Histoires de chansons françaises.

Le jazz a un tournant, panne d’inspiration de Gainsbourg…

Frédéric Régent poursuit Serge Gainsbourg, dans le volume 2 de cette « Intégrale Serge Gainsbourg et ses interprètes » qui couvre des années étranges 1960 – 1962. Étranges par la nouveauté que représente le « phénomène yé-yé ». Le succès de Johnny Hallyday, des « Chaussettes noires », des « Chats sauvages » éclipsent totalement les chanteurs dits « rive gauche » – à cause de l’emplacement des cabarets où ils et elles se produisent -, la chanson française qui devra, de nouveau, se renouveler. Gainsbourg suivra les rythmes du temps, de ce temps pour faire vivre ses textes.

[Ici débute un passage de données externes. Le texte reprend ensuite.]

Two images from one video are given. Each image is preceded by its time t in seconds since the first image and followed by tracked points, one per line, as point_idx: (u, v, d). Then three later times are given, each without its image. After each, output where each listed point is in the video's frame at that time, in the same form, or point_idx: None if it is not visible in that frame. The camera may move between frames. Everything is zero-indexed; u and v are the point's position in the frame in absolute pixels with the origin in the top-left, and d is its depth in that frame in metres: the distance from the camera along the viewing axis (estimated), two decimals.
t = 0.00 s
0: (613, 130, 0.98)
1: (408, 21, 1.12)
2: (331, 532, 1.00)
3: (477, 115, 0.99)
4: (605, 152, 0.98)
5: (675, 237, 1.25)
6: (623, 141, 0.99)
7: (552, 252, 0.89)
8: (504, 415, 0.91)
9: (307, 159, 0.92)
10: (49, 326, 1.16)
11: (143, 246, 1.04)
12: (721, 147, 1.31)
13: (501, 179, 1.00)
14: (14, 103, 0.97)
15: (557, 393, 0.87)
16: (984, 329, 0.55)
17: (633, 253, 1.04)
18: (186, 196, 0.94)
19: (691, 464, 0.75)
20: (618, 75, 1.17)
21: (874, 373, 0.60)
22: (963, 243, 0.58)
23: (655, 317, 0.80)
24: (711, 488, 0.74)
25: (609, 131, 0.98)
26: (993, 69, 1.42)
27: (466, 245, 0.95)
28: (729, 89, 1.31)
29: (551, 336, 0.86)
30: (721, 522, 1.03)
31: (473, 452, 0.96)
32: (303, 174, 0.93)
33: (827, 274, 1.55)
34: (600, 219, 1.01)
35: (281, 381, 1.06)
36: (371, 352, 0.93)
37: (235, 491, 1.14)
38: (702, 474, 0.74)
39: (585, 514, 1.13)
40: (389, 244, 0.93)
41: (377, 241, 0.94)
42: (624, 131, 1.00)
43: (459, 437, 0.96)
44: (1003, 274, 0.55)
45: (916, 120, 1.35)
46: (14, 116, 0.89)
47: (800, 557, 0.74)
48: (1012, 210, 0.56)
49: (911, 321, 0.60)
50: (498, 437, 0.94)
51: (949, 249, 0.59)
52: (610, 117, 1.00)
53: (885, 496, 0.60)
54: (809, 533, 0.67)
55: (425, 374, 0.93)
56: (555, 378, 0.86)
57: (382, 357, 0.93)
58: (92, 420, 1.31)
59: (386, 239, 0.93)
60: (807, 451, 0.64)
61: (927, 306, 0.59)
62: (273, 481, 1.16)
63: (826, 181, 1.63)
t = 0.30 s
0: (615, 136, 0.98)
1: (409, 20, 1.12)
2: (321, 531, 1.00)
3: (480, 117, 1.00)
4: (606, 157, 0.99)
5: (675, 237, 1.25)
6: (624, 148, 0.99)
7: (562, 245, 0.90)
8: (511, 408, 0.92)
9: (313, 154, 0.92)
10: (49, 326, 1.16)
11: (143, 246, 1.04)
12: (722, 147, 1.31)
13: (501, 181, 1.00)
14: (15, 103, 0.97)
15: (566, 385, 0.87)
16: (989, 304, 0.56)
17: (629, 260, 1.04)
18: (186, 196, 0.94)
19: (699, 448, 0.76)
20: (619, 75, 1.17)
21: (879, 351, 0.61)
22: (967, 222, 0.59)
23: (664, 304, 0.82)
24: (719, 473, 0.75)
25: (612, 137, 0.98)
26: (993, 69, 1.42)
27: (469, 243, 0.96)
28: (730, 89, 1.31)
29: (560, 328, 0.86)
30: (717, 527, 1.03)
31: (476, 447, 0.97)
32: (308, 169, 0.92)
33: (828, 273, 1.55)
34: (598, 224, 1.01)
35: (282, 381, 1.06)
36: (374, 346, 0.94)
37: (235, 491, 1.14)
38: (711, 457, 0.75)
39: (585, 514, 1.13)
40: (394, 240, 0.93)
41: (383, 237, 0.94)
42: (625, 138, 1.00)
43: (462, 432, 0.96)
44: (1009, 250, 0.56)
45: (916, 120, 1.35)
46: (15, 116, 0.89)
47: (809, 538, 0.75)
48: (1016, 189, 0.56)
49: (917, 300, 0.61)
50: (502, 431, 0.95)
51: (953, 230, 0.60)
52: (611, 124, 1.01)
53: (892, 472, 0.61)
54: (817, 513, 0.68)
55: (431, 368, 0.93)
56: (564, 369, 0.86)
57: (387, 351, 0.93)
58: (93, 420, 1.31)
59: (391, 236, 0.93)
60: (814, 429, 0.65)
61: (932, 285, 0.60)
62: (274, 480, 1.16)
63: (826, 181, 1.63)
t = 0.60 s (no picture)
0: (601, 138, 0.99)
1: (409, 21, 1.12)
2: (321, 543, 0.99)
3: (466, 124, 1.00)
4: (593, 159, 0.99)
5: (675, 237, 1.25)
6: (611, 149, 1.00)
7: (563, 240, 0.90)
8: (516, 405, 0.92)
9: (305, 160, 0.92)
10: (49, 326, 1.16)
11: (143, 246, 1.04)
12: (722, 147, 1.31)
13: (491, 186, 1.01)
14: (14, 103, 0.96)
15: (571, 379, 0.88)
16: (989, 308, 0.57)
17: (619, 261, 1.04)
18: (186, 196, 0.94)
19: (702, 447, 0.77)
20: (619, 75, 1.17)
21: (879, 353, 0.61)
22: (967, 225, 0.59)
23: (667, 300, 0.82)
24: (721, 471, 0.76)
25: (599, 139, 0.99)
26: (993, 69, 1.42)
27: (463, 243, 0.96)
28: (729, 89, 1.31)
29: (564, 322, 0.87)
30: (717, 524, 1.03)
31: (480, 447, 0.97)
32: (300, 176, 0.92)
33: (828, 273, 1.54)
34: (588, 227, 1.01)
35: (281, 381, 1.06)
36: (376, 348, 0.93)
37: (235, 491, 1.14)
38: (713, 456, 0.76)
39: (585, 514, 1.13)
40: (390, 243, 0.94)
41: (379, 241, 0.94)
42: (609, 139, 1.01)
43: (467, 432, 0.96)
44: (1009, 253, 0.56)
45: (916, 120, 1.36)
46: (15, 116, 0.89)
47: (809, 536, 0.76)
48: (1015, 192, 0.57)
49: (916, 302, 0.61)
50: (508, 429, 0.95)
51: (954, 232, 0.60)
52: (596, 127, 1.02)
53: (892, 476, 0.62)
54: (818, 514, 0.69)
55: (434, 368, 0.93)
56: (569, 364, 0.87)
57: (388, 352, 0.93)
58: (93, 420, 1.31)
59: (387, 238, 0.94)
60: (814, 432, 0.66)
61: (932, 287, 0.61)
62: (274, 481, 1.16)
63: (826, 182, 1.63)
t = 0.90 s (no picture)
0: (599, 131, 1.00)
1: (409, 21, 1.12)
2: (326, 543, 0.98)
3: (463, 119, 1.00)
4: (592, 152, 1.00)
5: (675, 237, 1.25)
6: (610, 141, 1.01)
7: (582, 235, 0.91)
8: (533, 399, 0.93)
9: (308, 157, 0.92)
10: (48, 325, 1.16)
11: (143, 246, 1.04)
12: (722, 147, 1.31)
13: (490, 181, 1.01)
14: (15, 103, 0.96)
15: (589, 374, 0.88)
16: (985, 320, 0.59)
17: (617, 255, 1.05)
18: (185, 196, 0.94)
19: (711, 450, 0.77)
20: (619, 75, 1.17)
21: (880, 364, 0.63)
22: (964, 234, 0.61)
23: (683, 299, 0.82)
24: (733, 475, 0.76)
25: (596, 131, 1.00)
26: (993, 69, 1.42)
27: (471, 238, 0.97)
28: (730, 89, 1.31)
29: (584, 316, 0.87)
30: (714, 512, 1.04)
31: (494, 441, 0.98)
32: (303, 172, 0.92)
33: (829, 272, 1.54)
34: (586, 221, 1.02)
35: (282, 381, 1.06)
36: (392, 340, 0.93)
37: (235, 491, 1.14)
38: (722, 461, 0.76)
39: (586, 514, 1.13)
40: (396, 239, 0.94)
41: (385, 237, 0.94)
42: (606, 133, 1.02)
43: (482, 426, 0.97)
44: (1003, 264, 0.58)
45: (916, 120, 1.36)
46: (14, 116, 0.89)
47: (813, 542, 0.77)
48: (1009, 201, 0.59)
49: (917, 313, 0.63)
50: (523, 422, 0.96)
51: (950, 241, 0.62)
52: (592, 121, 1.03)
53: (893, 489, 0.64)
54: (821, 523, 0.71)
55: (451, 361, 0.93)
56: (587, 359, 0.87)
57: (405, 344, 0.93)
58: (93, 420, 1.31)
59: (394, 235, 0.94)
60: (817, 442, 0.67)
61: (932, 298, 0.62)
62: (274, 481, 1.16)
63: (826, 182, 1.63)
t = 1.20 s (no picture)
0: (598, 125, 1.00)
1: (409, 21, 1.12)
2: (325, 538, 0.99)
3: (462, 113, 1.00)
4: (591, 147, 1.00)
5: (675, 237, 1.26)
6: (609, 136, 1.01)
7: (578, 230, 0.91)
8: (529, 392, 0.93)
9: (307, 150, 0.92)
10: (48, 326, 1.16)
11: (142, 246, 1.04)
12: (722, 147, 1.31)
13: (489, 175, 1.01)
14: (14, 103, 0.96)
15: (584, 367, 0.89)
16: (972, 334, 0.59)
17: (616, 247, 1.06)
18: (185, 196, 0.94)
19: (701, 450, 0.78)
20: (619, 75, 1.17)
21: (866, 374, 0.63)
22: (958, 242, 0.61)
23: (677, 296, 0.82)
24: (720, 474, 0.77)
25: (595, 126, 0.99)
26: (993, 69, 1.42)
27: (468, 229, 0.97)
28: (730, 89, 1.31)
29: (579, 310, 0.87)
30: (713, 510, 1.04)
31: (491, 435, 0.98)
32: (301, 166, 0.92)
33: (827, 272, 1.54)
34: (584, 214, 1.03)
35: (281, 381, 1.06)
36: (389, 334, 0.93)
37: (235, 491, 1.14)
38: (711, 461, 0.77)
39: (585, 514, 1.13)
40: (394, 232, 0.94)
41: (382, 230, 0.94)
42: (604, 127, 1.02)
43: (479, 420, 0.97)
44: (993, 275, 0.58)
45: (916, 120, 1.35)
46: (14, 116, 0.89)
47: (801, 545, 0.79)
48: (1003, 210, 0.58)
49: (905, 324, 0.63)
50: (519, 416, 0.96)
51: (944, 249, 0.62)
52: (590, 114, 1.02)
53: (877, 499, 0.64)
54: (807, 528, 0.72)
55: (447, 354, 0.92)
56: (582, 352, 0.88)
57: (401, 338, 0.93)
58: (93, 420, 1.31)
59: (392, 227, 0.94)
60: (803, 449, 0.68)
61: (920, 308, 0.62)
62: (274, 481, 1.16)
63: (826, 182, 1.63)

1960 est, pour lui, une année difficile. Année de panne d’inspiration. Le jazz ne peut plus lui permettre de progresser.Il se trouve engagé dans une nouvelle voie. Le jazz se redéfinit dans le « free jazz » et le modal (voir « Le souffle bleu », C&F éditions) ce qui oblige Gainsbourg à s’interroger lui qui se référait plutôt au jazz dit « West Coast ». Il faut tout revoir…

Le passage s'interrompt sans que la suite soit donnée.